THE PROBLEM
Rewrite everything from the line containing "Hi Kathy, Thank you for vi" down to the line containing "you more information..I’m", replacing "Hard copies" with "Printed copies" and leaving the rest of those lines unchanged.

::: EXERCISE INPUT

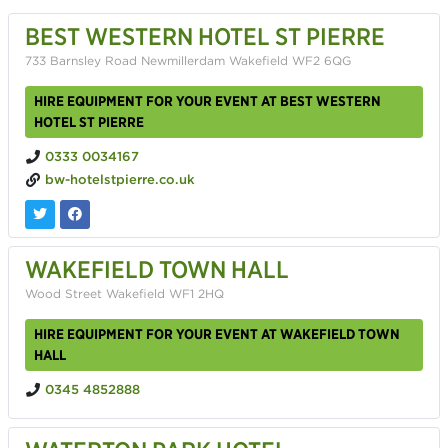
BEST WESTERN HOTEL ST PIERRE
733 Barnsley Road Newmillerdam Wakefield WF2 6QG
HIRE EQUIPMENT FOR YOUR EVENT AT BEST WESTERN
HOTEL ST PIERRE
0333 0034167
bw-hotelstpierre.co.uk
WAKEFIELD TOWN HALL
Wood Street Wakefield WF1 2HQ
HIRE EQUIPMENT FOR YOUR EVENT AT WAKEFIELD TOWN
HALL
0345 4852888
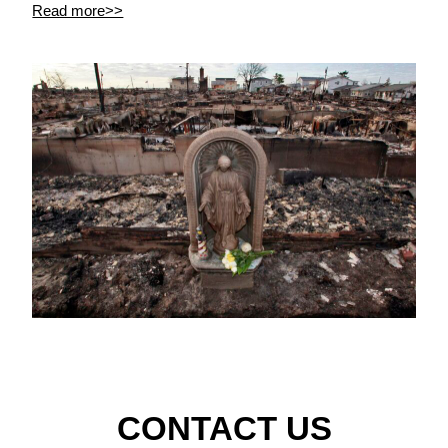
Read more>>
CONTACT US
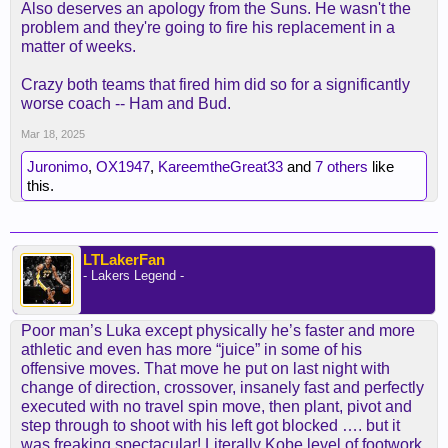
Also deserves an apology from the Suns. He wasn't the
problem and they're going to fire his replacement in a
matter of weeks.
Crazy both teams that fired him did so for a significantly
worse coach -- Ham and Bud.
Mar 18, 2025
Juronimo
,
OX1947
,
KareemtheGreat33
and
7 others
like
this.
LTLakerFan
- Lakers Legend -
Poor man’s Luka except physically he’s faster and more
athletic and even has more “juice” in some of his
offensive moves. That move he put on last night with
change of direction, crossover, insanely fast and perfectly
executed with no travel spin move, then plant, pivot and
step through to shoot with his left got blocked …. but it
was freaking spectacular! Literally Kobe level of footwork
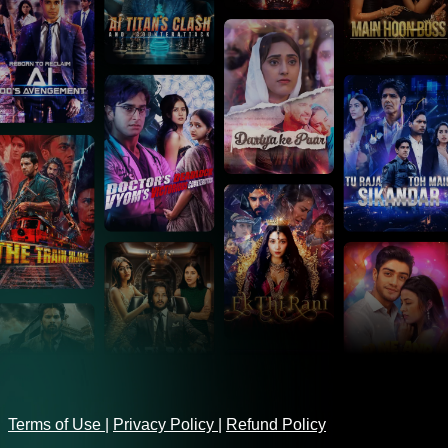
Terms of Use
|
Privacy Policy
|
Refund Policy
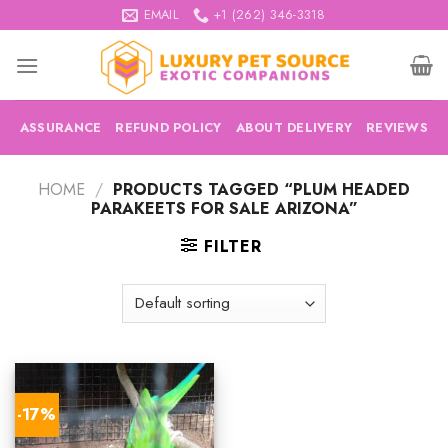
Skip
EMAIL
+1 (262) 346-3318
to
content
ASSURANCE
REFUND POLICY
ABOUT DELIVERY
REVIEWS
HOME
/
PRODUCTS TAGGED “PLUM HEADED
PARAKEETS FOR SALE ARIZONA”
FILTER
-17%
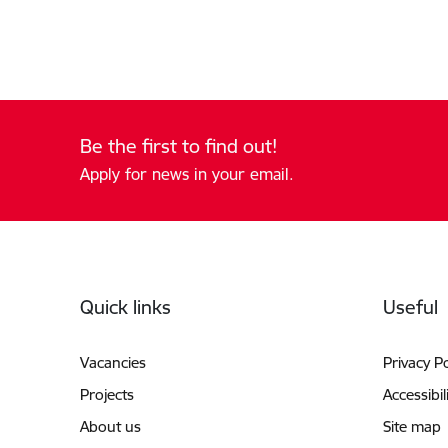
Be the first to find out!
Apply for news in your email.
Footer
Quick links
Useful
Vacancies
Privacy Po
Projects
Accessibil
About us
Site map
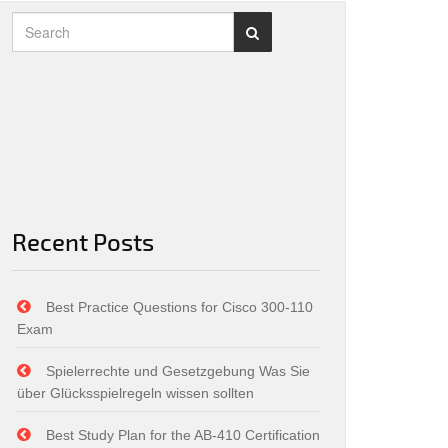
Recent Posts
Best Practice Questions for Cisco 300-110
Exam
Spielerrechte und Gesetzgebung Was Sie
über Glücksspielregeln wissen sollten
Best Study Plan for the AB-410 Certification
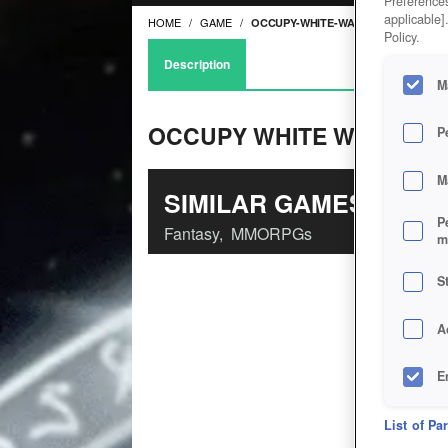
Preferences
applicable]
HOME
GAME
OCCUPY-WHITE-WALLS
Policy.
Description
M
OCCUPY WHITE WALLS
P
M
SIMILAR GAMES
P
Fantasy
,
MMORPGs
m
S
A
E
D
List of Pa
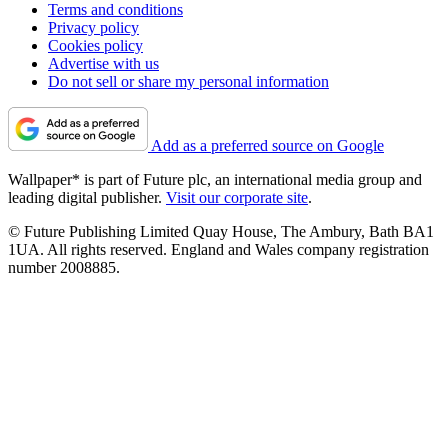
Terms and conditions
Privacy policy
Cookies policy
Advertise with us
Do not sell or share my personal information
Add as a preferred source on Google
Wallpaper* is part of Future plc, an international media group and
leading digital publisher.
Visit our corporate site
.
© Future Publishing Limited Quay House, The Ambury, Bath BA1
1UA. All rights reserved. England and Wales company registration
number 2008885.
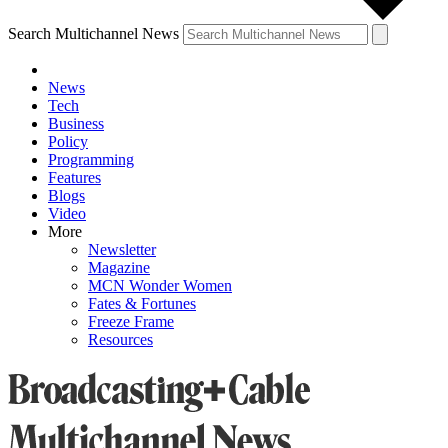
Search Multichannel News
News
Tech
Business
Policy
Programming
Features
Blogs
Video
More
Newsletter
Magazine
MCN Wonder Women
Fates & Fortunes
Freeze Frame
Resources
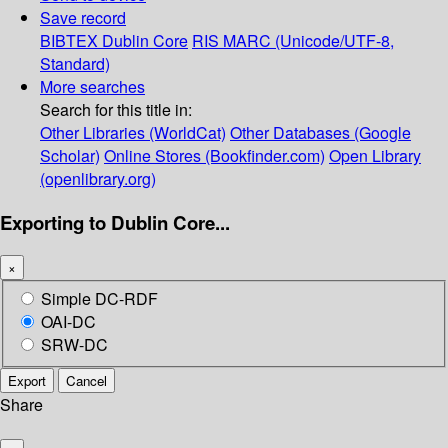
Save record
BIBTEX
Dublin Core
RIS
MARC (Unicode/UTF-8,
Standard)
More searches
Search for this title in:
Other Libraries (WorldCat)
Other Databases (Google
Scholar)
Online Stores (Bookfinder.com)
Open Library
(openlibrary.org)
Exporting to Dublin Core...
×
Simple DC-RDF
OAI-DC
SRW-DC
Export
Cancel
Share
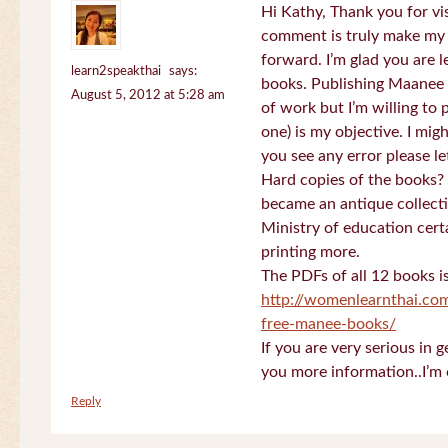
Hi Kathy, Thank you for vi
comment is truly make my
forward. I’m glad you are 
learn2speakthai
says:
books. Publishing Maanee b
August 5, 2012 at 5:28 am
of work but I’m willing to
one) is my objective. I migh
you see any error please l
Hard copies of the books? 
became an antique collectio
Ministry of education certa
printing more.
The PDFs of all 12 books i
http://womenlearnthai.co
free-manee-books/
If you are very serious in 
you more information..I’m 
Reply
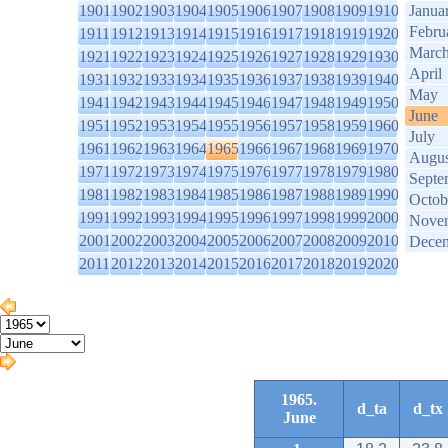
1901
1902
1903
1904
1905
1906
1907
1908
1909
1910
Janua
Febru
1911
1912
1913
1914
1915
1916
1917
1918
1919
1920
Marc
1921
1922
1923
1924
1925
1926
1927
1928
1929
1930
April
1931
1932
1933
1934
1935
1936
1937
1938
1939
1940
May
1941
1942
1943
1944
1945
1946
1947
1948
1949
1950
June
1951
1952
1953
1954
1955
1956
1957
1958
1959
1960
July
1961
1962
1963
1964
1965
1966
1967
1968
1969
1970
Augus
1971
1972
1973
1974
1975
1976
1977
1978
1979
1980
Septe
1981
1982
1983
1984
1985
1986
1987
1988
1989
1990
Octob
1991
1992
1993
1994
1995
1996
1997
1998
1999
2000
Nove
2001
2002
2003
2004
2005
2006
2007
2008
2009
2010
Dece
2011
2012
2013
2014
2015
2016
2017
2018
2019
2020
1965.
d_ta
d_tx
June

::::::

TASK RESULT
Hi Kathy, Thank you for vi
comment is truly make my
forward. I’m glad you are 
learn2speakthai
says:
books. Publishing Maanee b
August 5, 2012 at 5:28 am
of work but I’m willing to
one) is my objective. I migh
you see any error please l
Printed copies of the books? 
became an antique collectio
Ministry of education certa
printing more.
The PDFs of all 12 books i
http://womenlearnthai.co
free-manee-books/
If you are very serious in 
you more information..I’m 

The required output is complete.